Conta-se que Beriguenstain seguiu da Argélia ao então Congo Belga, hoje Congo-Brazzaville, para distribuir seus textos, lê-los em praça pública e tentar incitar a população local a se rebelar contra a exploração européia. Foi assim que surgiu seu livro mais conhecido, "You May", concebido como um escárnio da língua inglesa e cuja data da primeira impressão se desconhece. Segundo minha avó, um conto traduzido do teatrólogo ucraniano Anton Tchekov (1860-1904) vinha junto do livro de Beriguenstain.

Não há confirmação oficial de que nada disso tenha acontecido, até porque a história de Beriguenstain sobrevive no boca-a-boca, e não em relatos de livros e grandes documentos. Beriguestain falava com desenvoltura, ao que parece, quatro idiomas: espanhol, inglês, basco e iorubá.

Isso sucitou a interpretação da zombaria com a anglofonia no título de "You May", que poderia significar "Tu maio", e não o aparente "Tu podes", uma vez que os africanos justificavam a maior tendência dos colonizadores à violência no quinto mês do ano em virtude da posição do sol.

Existe margem para explicações ainda mais inquietantes sobre o sentido do título.
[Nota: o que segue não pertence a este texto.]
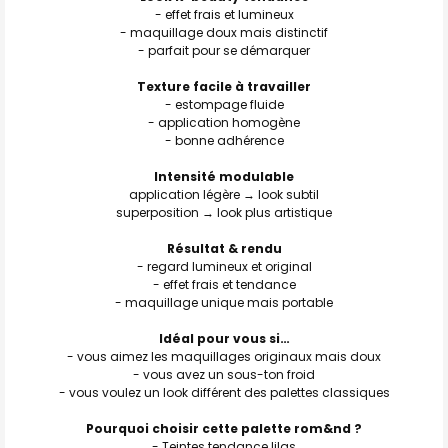
- effet frais et lumineux
- maquillage doux mais distinctif
- parfait pour se démarquer
Texture facile à travailler
- estompage fluide
- application homogène
- bonne adhérence
Intensité modulable
application légère → look subtil
superposition → look plus artistique
Résultat & rendu
- regard lumineux et original
- effet frais et tendance
- maquillage unique mais portable
Idéal pour vous si…
- vous aimez les maquillages originaux mais doux
- vous avez un sous-ton froid
- vous voulez un look différent des palettes classiques
Pourquoi choisir cette palette rom&nd ?
- Teintes tendance lilas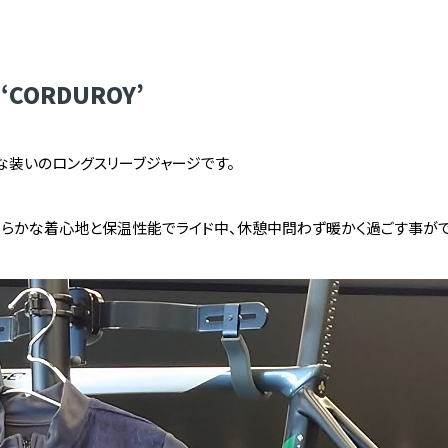
 ‘CORDUROY’
な装いのロングスリーブジャージです。
採用。柔らかな着心地と保温性能でライド中、休憩中問わず暖かく過ごす事が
Fernando Vives, um biólogo que fala iorubá, me informou que "You May" pode se tratar de uma palavra sibilante no idioma africano com "Iyê", pronunciada com a extensão da última letra.

O léxico significa "mãe" - de onde sai a vida - e ainda é próxima de uma outra palavra do iorubá cuja tradução é algo como "prisão da qual se pode sair uma ou duas vezes, mas nunca uma terceira". Com grande sensibilidade, segundo o relato de um tio-avô, Beriguenstain inverte a relação colonialista, o que será retomado pelo escritor árabe Tayeb Salih em sua obra "Tempo de Migrar para o Norte".

O colonizado passa a ser o colonizador, sem a mesma violência dos europeus, mas sim com amor, educação, compreensão e aceitação do outro. Jeffrey Marshall, um soldado do Império Britânico à caminho da Nigéria, desiste de seu idioma por amor a uma princesa tribal africana, a bela Kalijah, que passava por Marrocos depois de uma viagem à Espanha.

O militar, que avistara a bela africana - chamada de "A Princesa Pobre", sem sequer uma carruagem digna de seu título de nobreza - em uma barcaça atravessando o Estreito de Gibraltar, a encontra em Casablanca e, fascinado, se dispõe a ser escravizado por Kalijah. A negra aceita Marshall, contanto que ele aprenda sua língua.

Depois que isso acontece e o inglês busca iniciar uma relação física com Kalijah, mas ela impõe que sua cultura também deve ser aprendida e estudada pelo europeu. Marshall hesita, reclama e aceita o desafio. Até que Kalijah, depois de o inglês se humilhar e chorar diante dela pela primeira vez, aceita o homem e seu renascimento como um africano. Ela se torna a mãe dele - a sua amada Iyê.

Do lado de baixo do Equador africano, o livro deixou marcas indeléveis, também por ter sido o ápice de uma carreira que acabou poucos anos depois com a morte do escritor, por quem houve choro e rituais que uniram a todos - hutus, tutis, árabes e negróides.

Mas se Beriguenstain teve de desencarnar, o mesmo, no entanto, não aconteceu com o desejo pelo pan-africanismo/pan-basquismo, ainda resistente e ativo com as nuances humanistas e iluministas trazidas por um dos maiores representantes de sua cultura e de seu tempo.